Ao leve esfregar da lâmpada, remexeu-se com o farfalhar desesperado daquelas asas involuntárias. Chegou a hora de partir.
Os milhões de anos engaiolados no horizonte curvaram sua coluna, cansada de erguer-se sob o teto de chumbo daquele artefato sem lar; construído com a lógica perfeita de uma alma rara, ciente de seu legado para ninguém além de si.
Volátil e efêmero, inflou-se sobre quem ousava perturbar seu sono sagrado. Um poder resguardado, ilimitado, porém sempre abalado pelos medos trancafiados lâmpada-de-chumbo, que o perseguiam como bumerangue, atingindo seu peito bem nas costelas sobrepujadas. Seus ossos de ar estavam cansados de arrastar esse peso pequeno, menor que a pele borrada, maior que a liberdade apagada.
Era triste não encontrar outro gênio a lhe aguardar do lado de fora desse mundo bem-vindo. Seu poder indomável, peça chave do progresso, o isolava na fumaça dos segredos e da perspicácia que emanavam do bico pontiagudo daquele objeto, ferindo quem tentasse entender a mágica da lâmpada duma estirpe extinguida. O orgulho emblemático só realizava os desejos por satisfação pessoal, porque poder é poder e ponto final.
A validez era de sua lógica onipotente, e, nas horas de silêncio, coletava todos os argumentos do mundo para projetar sua lâmpada sobre a palafita bamba de sussurros nos ouvidos. Do lado esquedo do planeta, plantava suas idéias de libertinagem e claridade enquanto tossia tosse de segredos, meticulosamente enterrados sobre aquele aterro da vida, coletando qualquer pingo de lembrança para não se esquecer mais tarde, quando a poeira baixasse.
Na busca pelo inconsciente, sua única companhia latente quando a euforia passava, cansou-se do marasmo daquele mundo de chumbo e decidiu optar pelo prazer total, imediato e fatal. Gênio de todas as dimensões, maior que qualquer percalço mundano, esconde num cofre os problemas na sua festa do Olimpo. Gênio sem mais precauções, ocupado demais para martelar o engano, sem certo ou errado, acima do mito. Escolhe e devora, sem temor, sem abrigo.

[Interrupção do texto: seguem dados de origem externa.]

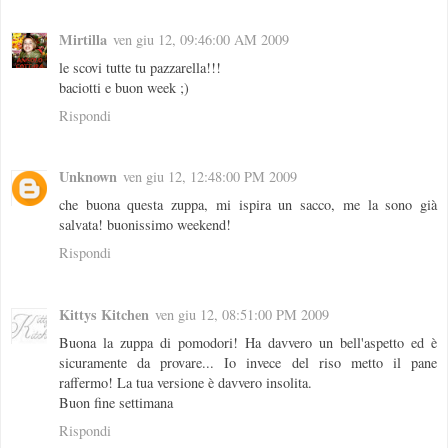
Mirtilla
ven giu 12, 09:46:00 AM 2009
le scovi tutte tu pazzarella!!!
baciotti e buon week ;)
Rispondi
Unknown
ven giu 12, 12:48:00 PM 2009
che buona questa zuppa, mi ispira un sacco, me la sono già
salvata! buonissimo weekend!
Rispondi
Kittys Kitchen
ven giu 12, 08:51:00 PM 2009
Buona la zuppa di pomodori! Ha davvero un bell'aspetto ed è
sicuramente da provare... Io invece del riso metto il pane
raffermo! La tua versione è davvero insolita.
Buon fine settimana
Rispondi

Quando se esmureceu, voltou a dormir na rede estável dum reino solitário que por todos passava. Espreitando a festa do lado de fora, sentia o efeito daquele imenso poder, daquela imensa danação. Até que ponto pode respirar fora da lâmpada? Até que ponto pode respirar fora de si? Até que ponto depende do esfregar da lâmpada? Até que ponto depende dos outros esfregando seu ego?
Sendo teu o poder desse jogo, jogue-o sem esquecer que, por mais eficazes que sejam tuas regras, nos jogos paralelos, as lógicas diferem. Esse 'não' de hoje ameniza o chumbo do teu coração, construindo outro mundo, mais perto da emoção, não dos gênios indomáveis, intocáveis, mas do fogo que te aquece, deixa-se queimar com o desconhecido. Troque o chumbo pelo vidro, que quebra, que refaz; e o que os outros vão pensar, não importa, não é maior do que o que és capaz, gênio da lâmpada, engula esse orgulho que preza individualidade e abra tuas asas involuntárias para plainar despido, sem noção do indivíduo, atraindo o universo no teu poder fenomenal, atraindo a verdade, descompromisso letal.
A ninguém pertencer, e por todos passar, essa é a hora de partir, e, só assim, se encontrar.